You should know, before you go any further, that this story of mine is written entirely from my own perspective. It is possible, probable even, that I ought to allow someone else to write my story... but I am a person who needs, passionately, to be understood. And I trust no one apart from myself to tell my own story. However, I may exaggerate at times. I may fudge the truth a bit, even though I don't mean to. I may remember something not as it was, but only as I saw it. Now you have been warned... if you are still reading, then at least you know what to expect.
I was born on Earth, but my parents moved off-world before I was old enough to remember living on the First Planet. My earliest memories are of the inside of many different space stations and transports, most looking exactly like each other. Space design was still austere, white, and (to me) dead looking, back in the early 2100s.

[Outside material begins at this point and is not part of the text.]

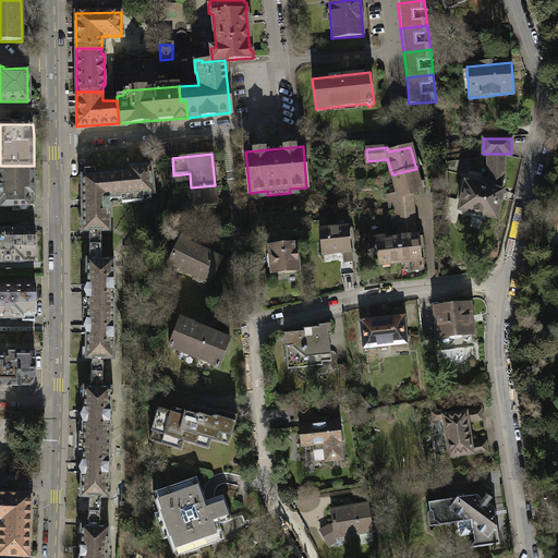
[(483,174),(469,172),(459,208),(469,211),(469,217),(486,220),(485,216),(497,218),(504,191),(501,190),(504,179),(505,154),(487,154),(487,166),(489,167),(489,179),(481,179),(483,174)]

We wandered from station to station because my parents were both trained in space tech. They had their own emphasis and niche, of course, but they could usually find work at the same time on the same transport or station. We lived mostly in provided housing - low-grade, filled with used furniture that usually didn't match - and ate cafeteria food with meal vouchers. It was the life I was used to, and most of my little friends were the children of my parents' coworkers; I was surrounded by people who were all like me, and it wasn't until I was eleven Earth years old that I had any idea at all that other people lived differently.
That year, which was (not by coincidence) the worst year of my growing-up, saw us living on a remote station at the far end of Dardanus Galaxy, almost at the edge of explored space. We were close to what was generally referred to as 'The Black' - that thing that children tease and scare each other with when they ought to be asleep at night. We were close, but not so close that anyone on that backwater station gave it much thought.